- Screen shipments are dropping, which implies vendors don’t expect to be producing or selling as many smartphones as anticipated
- And even that number was already uninspiring due to ‘headwinds’
- Now, in the wake of the US trade sanctions against Huawei, it looks like permanent climate change
Trump's trade war might be hitting home with a vengeance now. Market researchers IHS Markit says there’s good data-backed evidence that the global market is factoring in a distinct smartphone slowdown due to pressure on the global integrated supply chain.
It maintains it has a sure-fire early warning system which involves counting up global smartphone display shipments. These plunged by 20 per cent sequentially during the first quarter of this year and are poised to drop again in the second and third quarters, as the U.S.-China trade war really starts to bite.
The researchers claim displays represent the most expensive smartphone component and as a result are the first sector to experience order reductions when smartphone brands and manufacturers undergo a softening in demand.
“Shipments fell to 409 million units during the first three months of 2019, down from 512 million in the fourth quarter of 2018, and on a year-over-year basis, shipments declined by 9 percent compared to the first quarter of 2018,” says IHS Markit. “The second quarter is expected to bring an 8 per cent year-over-year decrease in smartphone display shipments, followed by a 12 per cent drop in the third quarter.”
The firm points out that while the smartphone business was already facing headwinds in the first quarter due to market saturation and delayed replacement cycles (because top-of-the-range smartphones are simply lasting longer), the big drop in display shipments in the second and third quarters indicates that the industry expects that the trade dispute will deepen and have a profound impact on both the consumer demand and the component supply sides of the industry (as it is intended to do).
“With its position at the forefront of the supply chain, the display business serves as an early indicator of smartphone market trends,” said Hiroshi Hayase, senior director at IHS Markit. “Right now, that indicator is flashing warning signs as smartphone OEMs and ODMs reduce their display orders. Although other factors are negatively affecting smartphone demand, supply-chain participants now are expressing specific concerns about the repercussions of the trade war and the United States’ move to ban Huawei.”

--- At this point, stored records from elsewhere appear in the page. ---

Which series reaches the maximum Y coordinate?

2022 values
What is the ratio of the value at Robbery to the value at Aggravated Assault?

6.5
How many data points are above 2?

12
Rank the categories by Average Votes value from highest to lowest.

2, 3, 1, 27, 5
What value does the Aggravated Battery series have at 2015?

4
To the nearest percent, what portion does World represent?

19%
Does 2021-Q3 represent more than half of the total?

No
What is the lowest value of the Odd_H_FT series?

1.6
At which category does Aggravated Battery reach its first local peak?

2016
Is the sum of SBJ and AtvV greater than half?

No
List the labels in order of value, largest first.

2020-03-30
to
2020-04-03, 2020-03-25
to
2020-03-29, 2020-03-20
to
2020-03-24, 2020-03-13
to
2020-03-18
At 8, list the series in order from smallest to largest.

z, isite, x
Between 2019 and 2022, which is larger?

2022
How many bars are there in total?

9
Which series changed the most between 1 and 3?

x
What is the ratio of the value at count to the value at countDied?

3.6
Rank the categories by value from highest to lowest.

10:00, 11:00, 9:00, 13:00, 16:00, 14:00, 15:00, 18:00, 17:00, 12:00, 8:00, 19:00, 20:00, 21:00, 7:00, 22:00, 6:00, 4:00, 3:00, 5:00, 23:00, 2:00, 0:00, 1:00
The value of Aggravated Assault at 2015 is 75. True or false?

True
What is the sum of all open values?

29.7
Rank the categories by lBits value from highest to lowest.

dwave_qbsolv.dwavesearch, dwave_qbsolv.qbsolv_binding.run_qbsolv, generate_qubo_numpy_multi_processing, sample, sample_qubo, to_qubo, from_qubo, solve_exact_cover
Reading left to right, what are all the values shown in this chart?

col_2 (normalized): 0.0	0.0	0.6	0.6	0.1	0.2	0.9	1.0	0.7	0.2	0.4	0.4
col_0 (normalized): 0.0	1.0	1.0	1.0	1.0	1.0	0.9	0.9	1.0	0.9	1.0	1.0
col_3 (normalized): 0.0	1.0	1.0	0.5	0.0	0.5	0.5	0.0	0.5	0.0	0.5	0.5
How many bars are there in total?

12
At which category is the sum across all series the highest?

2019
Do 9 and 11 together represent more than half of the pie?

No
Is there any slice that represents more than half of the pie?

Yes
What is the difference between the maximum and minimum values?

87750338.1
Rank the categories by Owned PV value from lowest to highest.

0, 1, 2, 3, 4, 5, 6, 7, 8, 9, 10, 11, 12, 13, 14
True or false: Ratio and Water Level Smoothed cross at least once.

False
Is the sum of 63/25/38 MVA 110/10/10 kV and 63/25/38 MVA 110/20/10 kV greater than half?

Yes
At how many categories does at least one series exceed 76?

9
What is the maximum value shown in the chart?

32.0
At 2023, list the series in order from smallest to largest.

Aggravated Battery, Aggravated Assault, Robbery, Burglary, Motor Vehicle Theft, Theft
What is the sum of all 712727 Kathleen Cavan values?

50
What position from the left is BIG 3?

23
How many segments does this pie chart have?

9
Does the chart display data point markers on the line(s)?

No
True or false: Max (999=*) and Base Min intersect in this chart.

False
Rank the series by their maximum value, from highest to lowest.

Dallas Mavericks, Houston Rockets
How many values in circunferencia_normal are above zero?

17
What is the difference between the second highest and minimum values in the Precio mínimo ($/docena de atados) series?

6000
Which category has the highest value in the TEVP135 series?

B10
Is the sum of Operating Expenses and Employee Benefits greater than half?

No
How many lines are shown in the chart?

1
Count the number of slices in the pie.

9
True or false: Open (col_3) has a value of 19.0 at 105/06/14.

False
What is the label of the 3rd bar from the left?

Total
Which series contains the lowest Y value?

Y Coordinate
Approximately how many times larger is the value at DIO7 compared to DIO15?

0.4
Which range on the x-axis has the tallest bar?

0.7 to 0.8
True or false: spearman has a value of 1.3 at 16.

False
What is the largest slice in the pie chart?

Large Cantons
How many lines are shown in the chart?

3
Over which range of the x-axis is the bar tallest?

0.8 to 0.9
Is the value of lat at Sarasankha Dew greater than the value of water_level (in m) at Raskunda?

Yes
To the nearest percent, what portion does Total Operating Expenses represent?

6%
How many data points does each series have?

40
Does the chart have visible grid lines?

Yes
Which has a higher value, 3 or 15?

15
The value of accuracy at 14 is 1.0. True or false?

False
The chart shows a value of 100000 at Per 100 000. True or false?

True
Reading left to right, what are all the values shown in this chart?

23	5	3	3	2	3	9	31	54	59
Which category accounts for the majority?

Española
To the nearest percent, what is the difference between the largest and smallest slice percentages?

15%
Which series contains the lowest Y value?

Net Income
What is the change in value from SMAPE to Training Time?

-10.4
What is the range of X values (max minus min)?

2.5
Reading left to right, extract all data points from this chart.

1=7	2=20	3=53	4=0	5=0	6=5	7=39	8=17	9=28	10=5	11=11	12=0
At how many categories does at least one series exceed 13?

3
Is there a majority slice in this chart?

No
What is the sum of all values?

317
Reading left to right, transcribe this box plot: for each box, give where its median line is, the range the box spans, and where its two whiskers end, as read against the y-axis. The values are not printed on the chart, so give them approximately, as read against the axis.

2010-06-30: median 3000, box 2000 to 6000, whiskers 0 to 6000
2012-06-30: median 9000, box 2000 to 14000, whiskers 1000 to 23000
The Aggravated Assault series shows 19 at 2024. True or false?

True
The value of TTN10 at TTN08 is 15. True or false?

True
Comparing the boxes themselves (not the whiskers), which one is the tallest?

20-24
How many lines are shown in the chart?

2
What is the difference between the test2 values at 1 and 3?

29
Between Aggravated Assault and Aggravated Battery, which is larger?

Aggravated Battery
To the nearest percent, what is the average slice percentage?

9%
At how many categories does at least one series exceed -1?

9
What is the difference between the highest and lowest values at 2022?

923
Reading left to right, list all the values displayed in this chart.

In May IHS Markit reduced its smartphone demand forecast by 1.7 percent due to the U.S.-China trade friction, particularly the Huawei ban. Huawei is a fast-growing player in the smartphone market, with the company in 2018 rising to take second place in the smartphone business, surpassing Apple. As a result, the ban is having an impact on the larger businesses of smartphones and their displays.
Despite the overall decline in smartphone display shipments, the active-matrix organic light-emitting diode display (AMOLED) market is expected to continue to expand in 2019. The main smartphone AMOLED supplier, Samsung, will be unaffected by the U.S. Huawei ban, allowing it to continue increasing shipments through 2019.
Meanwhile on the smartphone front line where already manufactured smartphones meet the public, things don’t look good either.
In Europe all the major carriers have top selling Huawei handsets in their inventory now, and some mobile telcos are looking to launch 5G Huawei phones as they roll out their non standalone 5G networks.
It’s very hard to sell smartphones when the public realises that there may not be software updates to support them due to the US trade bans. This realisation is likely to have a catastrophic impact over the next few months, especially for Huawei which, just a few months ago was looking likely to overtake all-comers in the smartphone market.
There is hope, though, that Trump could be looking to manufacture a trade victory (rather than provoke an international IT slump) and might use the impending G20 summit sidelines to bang out a ‘deal’ with Xi.
Then maybe, just maybe, the canary can be coaxed back onto its perch.